Development of psychophysiological motoric reactivity is influenced by peripubertal pharmacological inhibition of gonadotropin releasing hormone action--results of an ovine model.

This study reports the effects of peripubertal GnRH receptor inactivation on development of psychophysiological motoric reactivity (PMR; sometimes also called emotional reactivity), plasma cortisol concentrations and the relationship between plasma cortisol and PMR in male and female sheep. The study formed part of a larger trial and utilised 46 same sex twins. One twin remained untreated (control) while the other received a subcutaneous GnRH agonist (GnRHa Goserelin-Acetate) implant every 4th week, beginning at 8 and 28 weeks of age, in males and females, respectively (different, due to sex specific age of puberty). PMR, a measure of an animals' response to social isolation, was measured over a two minute period at 8, 28 and 48 weeks of age, using a three axis accelerometer. During the test period vocalisation rate was recorded. Cortisol was assayed in blood samples collected on a single day when animals were 40 weeks of age. PMR and vocalisation rate were significantly higher in females than males at all ages tested. At 28 weeks of age (20 weeks treatment) PMR was increased in treated males to the level seen in control females, by 48 weeks of age treated males' PMR was significantly less than controls. In females, 20 weeks of GnRHa treatment (28-48 weeks of age) was not associated with differences in PMR. Cortisol concentrations were significantly higher in females than males but were not affected by treatment. Plasma cortisol concentrations were positively correlated with PMR; this relationship being driven by the treated animals in both sexes. The results demonstrate that PMR is sexually dimorphic and cortisol dependent in sheep from at least 8 weeks of age. Importantly, they also demonstrate that long-term treatment of males with a GnRH agonist results in changes in age-dependent development of PMR.
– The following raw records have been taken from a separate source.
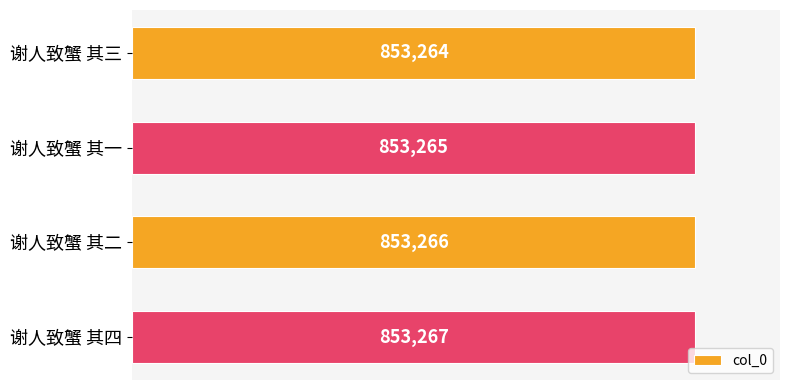

Reading bottom to top, transcribe all the data shown in this chart.

谢人致蟹 其四=853267	谢人致蟹 其二=853266	谢人致蟹 其一=853265	谢人致蟹 其三=853264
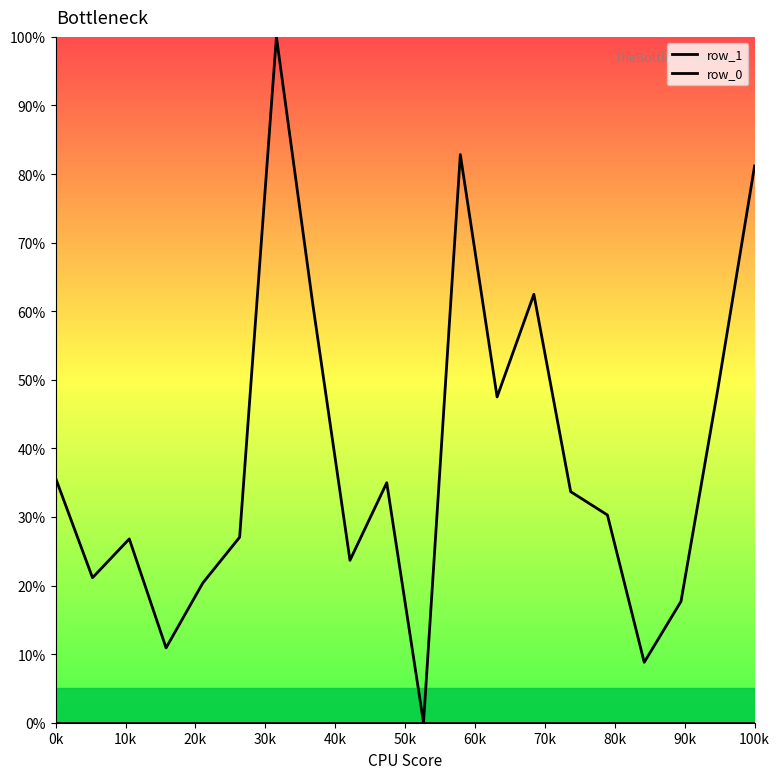

Rank the series by their maximum value, from lowest to highest.

row_0, row_1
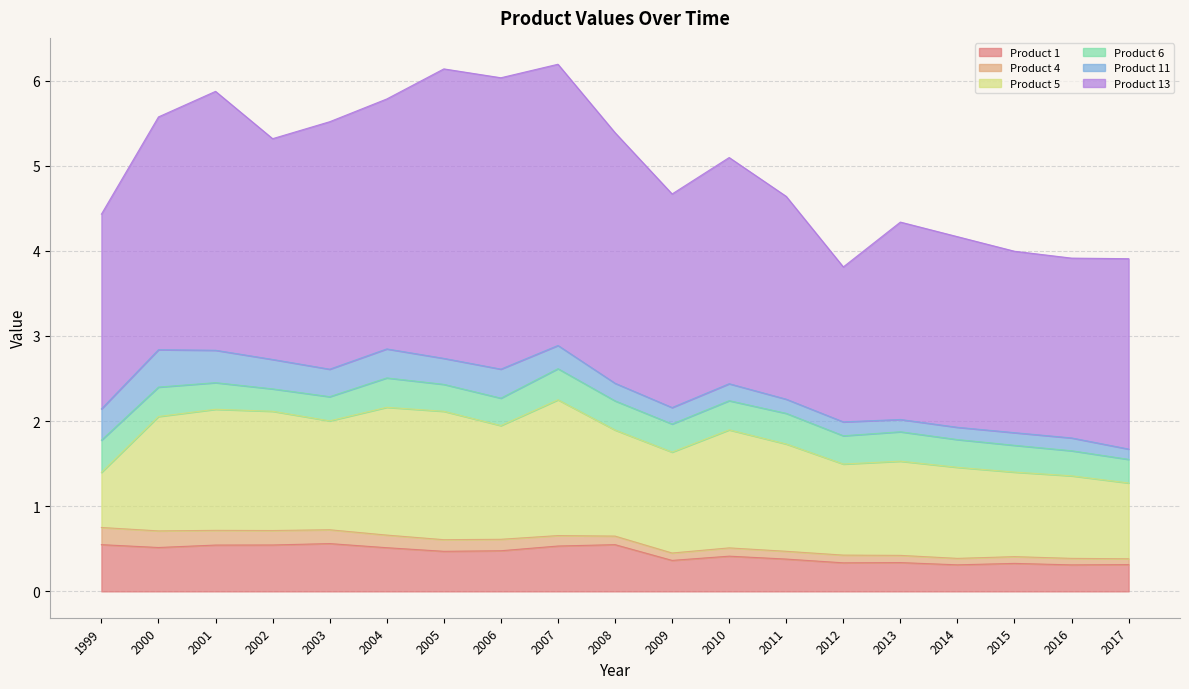

How many data points does each series have?

19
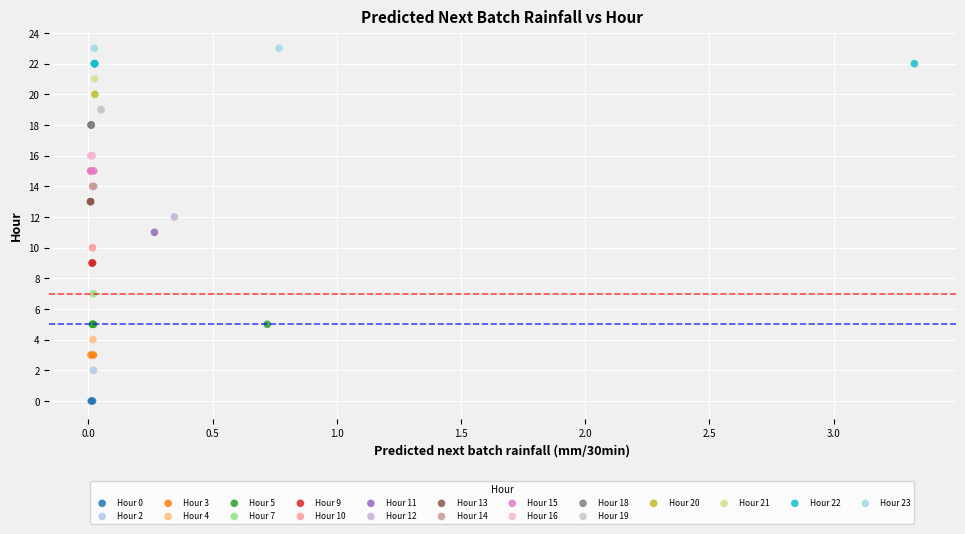

What are all the series names shown in the legend?

Hour 0, Hour 2, Hour 3, Hour 4, Hour 5, Hour 7, Hour 9, Hour 10, Hour 11, Hour 12, Hour 13, Hour 14, Hour 15, Hour 16, Hour 18, Hour 19, Hour 20, Hour 21, Hour 22, Hour 23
Prepubertal gonadotropin-releasing hormone analog leads to exaggerated behavioral and emotional sex differences in sheep.

In mammals, sex specialization is reflected by differences in brain anatomy and function. Measurable differences are documented in reproductive behavior, cognition, and emotion. We hypothesized that gonadotropin-releasing hormone (GnRH) plays a crucial role in controlling the extent of the brain's sex specificity and that changes in GnRH action during critical periods of brain development, such as puberty, will result in altered sex-specific behavioral and physiological patterns. We blocked puberty in half of the 48 same-sex Scottish mule Texel cross sheep twins with GnRH analog (GnRHa) goserelin acetate every 3 weeks, beginning just before puberty. To determine the effects of GnRHa treatment on sex-specific behavior and emotion regulation in different social contexts, we employed the food acquisition task (FAT) and measurement of heart rate variability (HRV). ANOVA revealed significant sex and sex×treatment interaction effects, suggesting that treated males were more likely to leave their companions to acquire food than untreated, while the opposite effect was observed in females. Concordant results were seen in HRV; treated males displayed higher HRV than untreated, while the reverse pattern was found in females, as shown by significant sex and sex×treatment interaction effects. We conclude that long-term prepubertal GnRHa treatment significantly affected sex-specific brain development, which impacted emotion and behavior regulation in sheep. These results suggest that GnRH is a modulator of cognitive function in the developing brain and that the sexes are differentially affected by GnRH modulation.